■ **Job**
Your output should be the entries below, from the first line up to and including the line with "### Markdown", reproduced exactly and with no other lines.

(Plain-text document sources)
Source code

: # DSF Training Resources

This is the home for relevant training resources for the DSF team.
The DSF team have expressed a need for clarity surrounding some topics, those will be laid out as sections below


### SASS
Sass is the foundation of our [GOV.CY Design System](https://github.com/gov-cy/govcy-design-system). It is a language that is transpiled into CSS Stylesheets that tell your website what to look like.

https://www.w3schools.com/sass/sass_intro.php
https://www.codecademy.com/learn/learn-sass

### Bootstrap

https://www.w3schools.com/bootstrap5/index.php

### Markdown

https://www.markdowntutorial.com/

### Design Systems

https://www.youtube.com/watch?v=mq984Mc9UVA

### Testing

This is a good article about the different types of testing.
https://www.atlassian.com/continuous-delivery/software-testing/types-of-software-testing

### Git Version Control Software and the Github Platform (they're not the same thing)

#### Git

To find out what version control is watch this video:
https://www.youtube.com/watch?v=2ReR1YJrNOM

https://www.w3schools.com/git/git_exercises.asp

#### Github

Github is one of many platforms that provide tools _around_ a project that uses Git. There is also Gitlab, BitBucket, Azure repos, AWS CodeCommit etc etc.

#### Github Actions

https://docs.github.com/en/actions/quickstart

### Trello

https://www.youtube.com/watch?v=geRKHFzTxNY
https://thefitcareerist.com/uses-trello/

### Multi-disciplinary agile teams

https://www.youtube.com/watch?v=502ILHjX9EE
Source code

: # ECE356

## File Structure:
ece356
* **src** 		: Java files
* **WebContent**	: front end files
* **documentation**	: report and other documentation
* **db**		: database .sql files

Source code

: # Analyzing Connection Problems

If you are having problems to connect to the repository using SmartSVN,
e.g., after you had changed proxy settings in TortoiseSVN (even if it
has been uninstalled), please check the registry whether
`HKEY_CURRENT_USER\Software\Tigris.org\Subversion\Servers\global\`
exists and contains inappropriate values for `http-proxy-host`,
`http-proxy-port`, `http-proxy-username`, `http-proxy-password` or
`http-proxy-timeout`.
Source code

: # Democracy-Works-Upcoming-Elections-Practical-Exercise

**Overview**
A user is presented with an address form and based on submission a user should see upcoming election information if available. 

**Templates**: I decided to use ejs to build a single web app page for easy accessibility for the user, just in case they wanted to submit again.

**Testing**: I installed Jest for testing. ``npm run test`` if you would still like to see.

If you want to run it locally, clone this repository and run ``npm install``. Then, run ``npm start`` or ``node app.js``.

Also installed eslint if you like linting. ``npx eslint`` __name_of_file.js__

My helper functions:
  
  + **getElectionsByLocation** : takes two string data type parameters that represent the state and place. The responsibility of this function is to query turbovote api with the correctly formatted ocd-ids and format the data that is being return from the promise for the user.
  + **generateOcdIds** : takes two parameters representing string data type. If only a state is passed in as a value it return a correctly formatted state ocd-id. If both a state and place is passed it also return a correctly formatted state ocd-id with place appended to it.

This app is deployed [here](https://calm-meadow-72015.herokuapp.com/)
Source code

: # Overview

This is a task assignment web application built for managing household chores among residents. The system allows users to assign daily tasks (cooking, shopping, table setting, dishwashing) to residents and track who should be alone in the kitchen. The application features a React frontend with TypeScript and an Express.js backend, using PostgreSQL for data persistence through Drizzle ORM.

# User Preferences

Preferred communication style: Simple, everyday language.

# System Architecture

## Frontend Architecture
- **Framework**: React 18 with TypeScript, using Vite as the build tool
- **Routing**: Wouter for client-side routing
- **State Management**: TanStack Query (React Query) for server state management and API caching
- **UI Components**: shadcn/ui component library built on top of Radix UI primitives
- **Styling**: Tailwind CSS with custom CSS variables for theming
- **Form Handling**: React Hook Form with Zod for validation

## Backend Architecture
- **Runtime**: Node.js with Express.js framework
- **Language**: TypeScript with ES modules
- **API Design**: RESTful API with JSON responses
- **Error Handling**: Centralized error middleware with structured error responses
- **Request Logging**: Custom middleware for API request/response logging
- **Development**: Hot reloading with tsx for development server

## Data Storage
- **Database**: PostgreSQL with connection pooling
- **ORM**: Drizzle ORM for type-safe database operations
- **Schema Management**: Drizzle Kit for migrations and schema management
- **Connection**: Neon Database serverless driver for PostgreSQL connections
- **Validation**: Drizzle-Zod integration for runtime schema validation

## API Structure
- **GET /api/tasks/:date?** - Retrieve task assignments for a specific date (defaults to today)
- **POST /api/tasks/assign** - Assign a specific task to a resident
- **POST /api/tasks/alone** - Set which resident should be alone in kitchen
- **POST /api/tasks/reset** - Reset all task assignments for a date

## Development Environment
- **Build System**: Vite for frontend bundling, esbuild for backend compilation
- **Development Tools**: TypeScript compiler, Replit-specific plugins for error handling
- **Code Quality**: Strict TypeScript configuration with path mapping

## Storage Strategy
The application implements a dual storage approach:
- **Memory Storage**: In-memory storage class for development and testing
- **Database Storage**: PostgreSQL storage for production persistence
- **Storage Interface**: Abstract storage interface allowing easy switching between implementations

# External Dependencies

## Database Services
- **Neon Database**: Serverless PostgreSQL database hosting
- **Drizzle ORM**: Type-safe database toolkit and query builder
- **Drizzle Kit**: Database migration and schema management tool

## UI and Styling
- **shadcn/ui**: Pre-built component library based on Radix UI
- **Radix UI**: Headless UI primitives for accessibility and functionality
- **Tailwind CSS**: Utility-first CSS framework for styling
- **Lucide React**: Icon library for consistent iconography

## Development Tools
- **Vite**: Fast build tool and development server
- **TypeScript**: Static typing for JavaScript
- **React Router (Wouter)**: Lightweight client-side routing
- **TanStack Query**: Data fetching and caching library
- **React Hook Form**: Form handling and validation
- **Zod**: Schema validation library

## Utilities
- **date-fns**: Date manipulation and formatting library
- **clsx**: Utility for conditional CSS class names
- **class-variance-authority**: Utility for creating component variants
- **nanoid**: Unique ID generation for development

■ **Answer to the exercise**
Source code

: # DSF Training Resources

This is the home for relevant training resources for the DSF team.
The DSF team have expressed a need for clarity surrounding some topics, those will be laid out as sections below


### SASS
Sass is the foundation of our [GOV.CY Design System](https://github.com/gov-cy/govcy-design-system). It is a language that is transpiled into CSS Stylesheets that tell your website what to look like.

https://www.w3schools.com/sass/sass_intro.php
https://www.codecademy.com/learn/learn-sass

### Bootstrap

https://www.w3schools.com/bootstrap5/index.php

### Markdown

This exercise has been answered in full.